Folgenden Beitrag habe ich bei
Mia kopiert. Ich bin zwar ziemlich sicher, dass die Quote der Ständerätinnen und -räte unter meinen Lesern deutlich gegen Null tendiert. Doch der Beitrag ist nicht nur für Politiker lesenswert. Wir sind hierzulande dabei, die Glaubwürdigkeit unseres Sozialstaats auszuhölen. Man muss kein Politiker sein, um ein Interesse daran zu haben, das zu verhindern.
Sehr geehrter Herr Ständerat …
Sehr geehrte Frau Ständerätin …
In der kommenden Frühjahrssession werden Sie gemeinsam mit Ihren RatskollegInnen die Differenzbereinigung der IV-Revision 6a beraten. Ihre Entscheidungen werden nicht nur Auswirkungen auf die finanzielle Lage der Invalidenversicherung haben, sondern auch die Schicksale von mehreren zehntausend Menschen mit gesundheitlichen Beeinträchtigungen beeinflussen. Dies scheint in einem Ratssaal voller gesunder und erfolgreicher Menschen offenbar ab und zu etwas vergessen zu gehen.
Mit grosser Besorgnis habe ich zur Kenntnis genommen, dass die SGK-S die umstrittene Schlussbestimmung über «die pathogenetisch-ätiologisch unklaren syndromalen Beschwerdebilder» dem Ständerat zur Annahme empfiehlt. Diese Schlussbestimmung bedeutet eine unhaltbare Diskriminierung von Menschen mit einer psychischen Erkrankung, da sich die überwiegende Mehrheit der psychischen Störungen nicht auf eine nachweisbare organische Grundlage zurückführen lässt.

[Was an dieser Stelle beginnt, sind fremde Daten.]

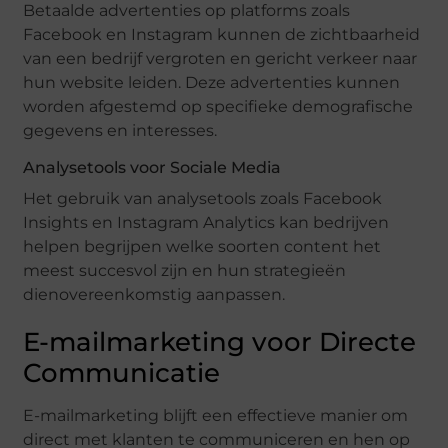
Betaalde advertenties op platforms zoals
Facebook en Instagram kunnen de zichtbaarheid
van een bedrijf vergroten en gericht verkeer naar
hun website leiden. Deze advertenties kunnen
worden afgestemd op specifieke demografische
gegevens en interesses.
Analysetools voor Sociale Media
Het gebruik van analysetools zoals Facebook
Insights en Instagram Analytics kan bedrijven
helpen begrijpen welke soorten content het
meest succesvol zijn en hun strategieën
dienovereenkomstig aanpassen.
E-mailmarketing voor Directe
Communicatie
E-mailmarketing blijft een effectieve manier om
direct met klanten te communiceren en hen op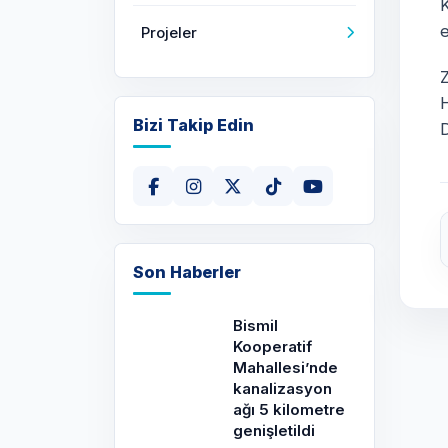
e
Projeler
H
Bizi Takip Edin
D
Son Haberler
Bismil
Kooperatif
Mahallesi’nde
kanalizasyon
ağı 5 kilometre
genişletildi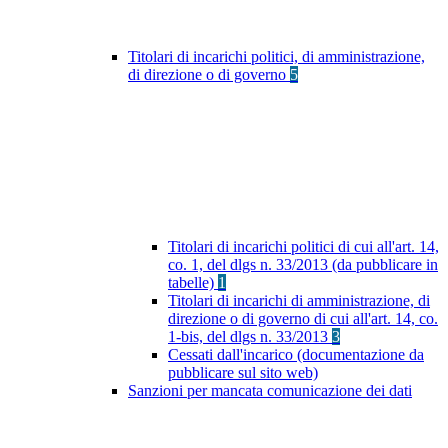
Titolari di incarichi politici, di amministrazione,
di direzione o di governo
5
Titolari di incarichi politici di cui all'art. 14,
co. 1, del dlgs n. 33/2013 (da pubblicare in
tabelle)
1
Titolari di incarichi di amministrazione, di
direzione o di governo di cui all'art. 14, co.
1-bis, del dlgs n. 33/2013
3
Cessati dall'incarico (documentazione da
pubblicare sul sito web)
Sanzioni per mancata comunicazione dei dati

Auch Herrn Bundesrat Burkhalters mehrfache Beteuerungen während der Nationalratsdebatte zur IV-Revision 6a, dass schwere psychische Krankheiten selbstverständlich von Überprüfungen ausgenommen würden, vermochten nicht zu überzeugen. Es erscheint doch sehr unglaubwürdig, dass eine Bestimmung im Gesetz verankert werden soll, deren Wortlaut angeblich «nicht wörtlich zu nehmen sei».

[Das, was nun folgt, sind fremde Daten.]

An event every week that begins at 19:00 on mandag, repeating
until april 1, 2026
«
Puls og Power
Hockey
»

Dass mit der Schlussbestimmung gezielt die gesetzliche Grundlage geschaffen werden soll, Menschen mit psychischen Erkrankungen generell von Leistungen der Invalidenversicherung auszuschliessen, ist inakzeptabel. Besonders stossend ist, dass offenbar ganz bewusst die Erkrankungen mit dem niedrigsten Sozialprestige, der höchsten Stigmatisierung und dem geringsten zu erwartenden Widerstand für massive Sparmassnahmen ausgewählt wurden.

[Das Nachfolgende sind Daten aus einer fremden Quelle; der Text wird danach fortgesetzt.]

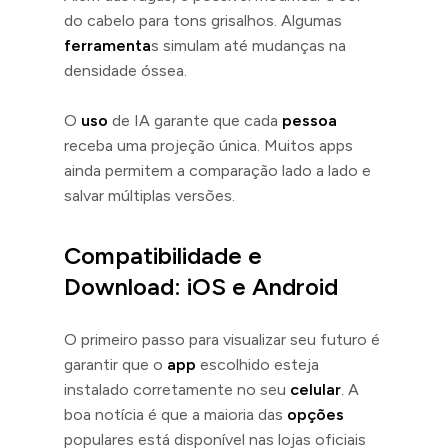
do cabelo para tons grisalhos. Algumas
ferramenta
s simulam até mudanças na
densidade óssea.
O
uso
de IA garante que cada
pessoa
receba uma projeção única. Muitos apps
ainda permitem a comparação lado a lado e
salvar múltiplas versões.
Compatibilidade e
Download: iOS e Android
O primeiro passo para visualizar seu futuro é
garantir que o
app
escolhido esteja
instalado corretamente no seu
celular
. A
boa notícia é que a maioria das
opções
populares está disponível nas lojas oficiais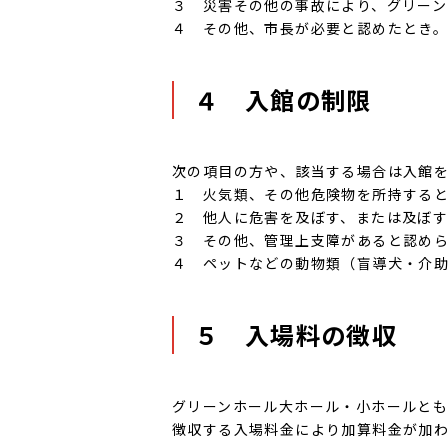
３ 災害その他の事故により、グリーン
４ その他、市長が必要と認めたとき
４ 入館の制限
次の項目の方や、該当する場合は入館
１ 火気類、その他危険物を所持する
２ 他人に危害を及ぼす、または及ぼす
３ その他、管理上支障があると認め
４ ペットなどの動物類（盲導犬・介
５ 入場料の徴収
グリーンホール大ホール・小ホールと
徴収する入場料金により加算料金が加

Dass der gegenüber Menschen mit unsichtbaren Behinderungen seit Jahren polemisch geäusserte generelle Missbrauchsverdacht nun ohne jegliche Grundlage oder Beweise für dessen Wahrheitsgehalt Eingang in die Gesetzgebung finden soll, kann kaum als seriöse Gesetzesarbeit bezeichnet werden. Zudem wurde die Formulierung übereilt, unter Umgehung der Vernehmlassung und ohne vorherige Abklärung der Folgen eingefügt.
Aus diesen Gründen möchte ich Sie freundlich bitten, die vorgesehene Schlussbestimmung abzulehnen.